Work to complete
Write the listing below out again word for word, without a single picture.

Data supplied
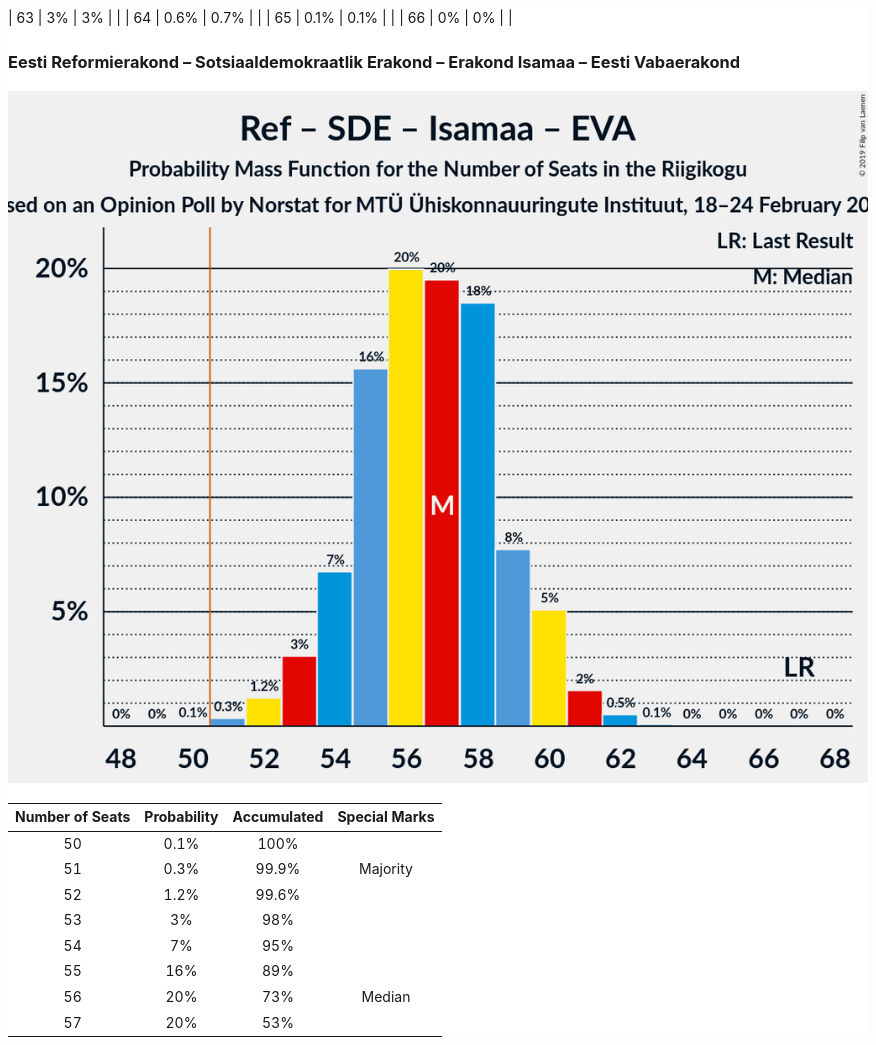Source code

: | 63 | 3% | 3% |  |
| 64 | 0.6% | 0.7% |  |
| 65 | 0.1% | 0.1% |  |
| 66 | 0% | 0% |  |

### Eesti Reformierakond – Sotsiaaldemokraatlik Erakond – Erakond Isamaa – Eesti Vabaerakond

![Graph with seats probability mass function not yet produced](2019-02-24-Norstat-coalitions-seats-pmf-ref–sde–isamaa–eva.png "Seats Probability Mass Function")

| Number of Seats | Probability | Accumulated | Special Marks |
|:---------------:|:-----------:|:-----------:|:-------------:|
| 50 | 0.1% | 100% |  |
| 51 | 0.3% | 99.9% | Majority |
| 52 | 1.2% | 99.6% |  |
| 53 | 3% | 98% |  |
| 54 | 7% | 95% |  |
| 55 | 16% | 89% |  |
| 56 | 20% | 73% | Median |
| 57 | 20% | 53% |  |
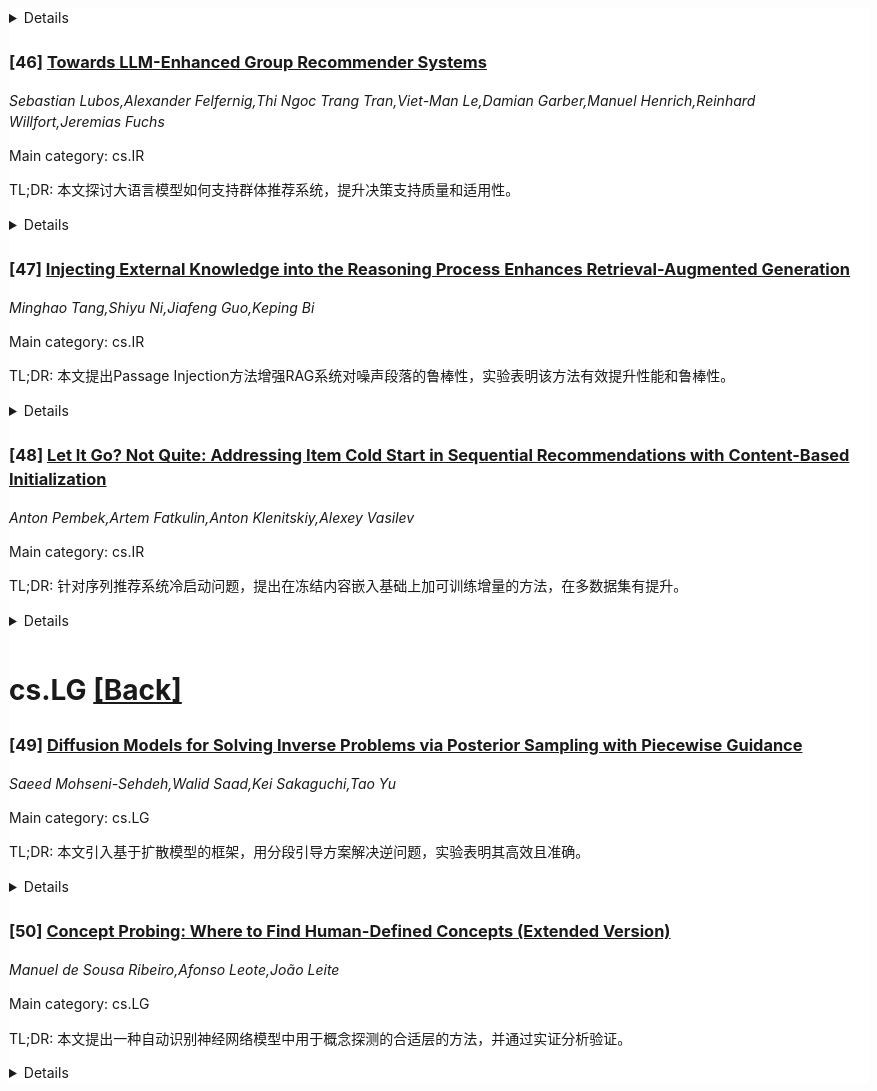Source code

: 
<details><summary>Details</summary></details>


### [46] [Towards LLM-Enhanced Group Recommender Systems](https://arxiv.org/abs/2507.19283)
*Sebastian Lubos,Alexander Felfernig,Thi Ngoc Trang Tran,Viet-Man Le,Damian Garber,Manuel Henrich,Reinhard Willfort,Jeremias Fuchs*

Main category: cs.IR

TL;DR: 本文探讨大语言模型如何支持群体推荐系统，提升决策支持质量和适用性。


<details><summary>Details</summary></details>


### [47] [Injecting External Knowledge into the Reasoning Process Enhances Retrieval-Augmented Generation](https://arxiv.org/abs/2507.19333)
*Minghao Tang,Shiyu Ni,Jiafeng Guo,Keping Bi*

Main category: cs.IR

TL;DR: 本文提出Passage Injection方法增强RAG系统对噪声段落的鲁棒性，实验表明该方法有效提升性能和鲁棒性。


<details><summary>Details</summary></details>


### [48] [Let It Go? Not Quite: Addressing Item Cold Start in Sequential Recommendations with Content-Based Initialization](https://arxiv.org/abs/2507.19473)
*Anton Pembek,Artem Fatkulin,Anton Klenitskiy,Alexey Vasilev*

Main category: cs.IR

TL;DR: 针对序列推荐系统冷启动问题，提出在冻结内容嵌入基础上加可训练增量的方法，在多数据集有提升。


<details><summary>Details</summary></details>


<div id='cs.LG'></div>

# cs.LG [[Back]](#toc)

### [49] [Diffusion Models for Solving Inverse Problems via Posterior Sampling with Piecewise Guidance](https://arxiv.org/abs/2507.18654)
*Saeed Mohseni-Sehdeh,Walid Saad,Kei Sakaguchi,Tao Yu*

Main category: cs.LG

TL;DR: 本文引入基于扩散模型的框架，用分段引导方案解决逆问题，实验表明其高效且准确。


<details><summary>Details</summary></details>


### [50] [Concept Probing: Where to Find Human-Defined Concepts (Extended Version)](https://arxiv.org/abs/2507.18681)
*Manuel de Sousa Ribeiro,Afonso Leote,João Leite*

Main category: cs.LG

TL;DR: 本文提出一种自动识别神经网络模型中用于概念探测的合适层的方法，并通过实证分析验证。


<details>
  <summary>Details</summary>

Task output
Source code

: | 63 | 3% | 3% |  |
| 64 | 0.6% | 0.7% |  |
| 65 | 0.1% | 0.1% |  |
| 66 | 0% | 0% |  |

### Eesti Reformierakond – Sotsiaaldemokraatlik Erakond – Erakond Isamaa – Eesti Vabaerakond

![Graph with seats probability mass function not yet produced](2019-02-24-Norstat-coalitions-seats-pmf-ref–sde–isamaa–eva.png "Seats Probability Mass Function")

| Number of Seats | Probability | Accumulated | Special Marks |
|:---------------:|:-----------:|:-----------:|:-------------:|
| 50 | 0.1% | 100% |  |
| 51 | 0.3% | 99.9% | Majority |
| 52 | 1.2% | 99.6% |  |
| 53 | 3% | 98% |  |
| 54 | 7% | 95% |  |
| 55 | 16% | 89% |  |
| 56 | 20% | 73% | Median |
| 57 | 20% | 53% |  |
Source code

: 
<details><summary>Details</summary></details>


### [46] [Towards LLM-Enhanced Group Recommender Systems](https://arxiv.org/abs/2507.19283)
*Sebastian Lubos,Alexander Felfernig,Thi Ngoc Trang Tran,Viet-Man Le,Damian Garber,Manuel Henrich,Reinhard Willfort,Jeremias Fuchs*

Main category: cs.IR

TL;DR: 本文探讨大语言模型如何支持群体推荐系统，提升决策支持质量和适用性。


<details><summary>Details</summary></details>


### [47] [Injecting External Knowledge into the Reasoning Process Enhances Retrieval-Augmented Generation](https://arxiv.org/abs/2507.19333)
*Minghao Tang,Shiyu Ni,Jiafeng Guo,Keping Bi*

Main category: cs.IR

TL;DR: 本文提出Passage Injection方法增强RAG系统对噪声段落的鲁棒性，实验表明该方法有效提升性能和鲁棒性。


<details><summary>Details</summary></details>


### [48] [Let It Go? Not Quite: Addressing Item Cold Start in Sequential Recommendations with Content-Based Initialization](https://arxiv.org/abs/2507.19473)
*Anton Pembek,Artem Fatkulin,Anton Klenitskiy,Alexey Vasilev*

Main category: cs.IR

TL;DR: 针对序列推荐系统冷启动问题，提出在冻结内容嵌入基础上加可训练增量的方法，在多数据集有提升。


<details><summary>Details</summary></details>


<div id='cs.LG'></div>

# cs.LG [[Back]](#toc)

### [49] [Diffusion Models for Solving Inverse Problems via Posterior Sampling with Piecewise Guidance](https://arxiv.org/abs/2507.18654)
*Saeed Mohseni-Sehdeh,Walid Saad,Kei Sakaguchi,Tao Yu*

Main category: cs.LG

TL;DR: 本文引入基于扩散模型的框架，用分段引导方案解决逆问题，实验表明其高效且准确。


<details><summary>Details</summary></details>


### [50] [Concept Probing: Where to Find Human-Defined Concepts (Extended Version)](https://arxiv.org/abs/2507.18681)
*Manuel de Sousa Ribeiro,Afonso Leote,João Leite*

Main category: cs.LG

TL;DR: 本文提出一种自动识别神经网络模型中用于概念探测的合适层的方法，并通过实证分析验证。


<details>
  <summary>Details</summary>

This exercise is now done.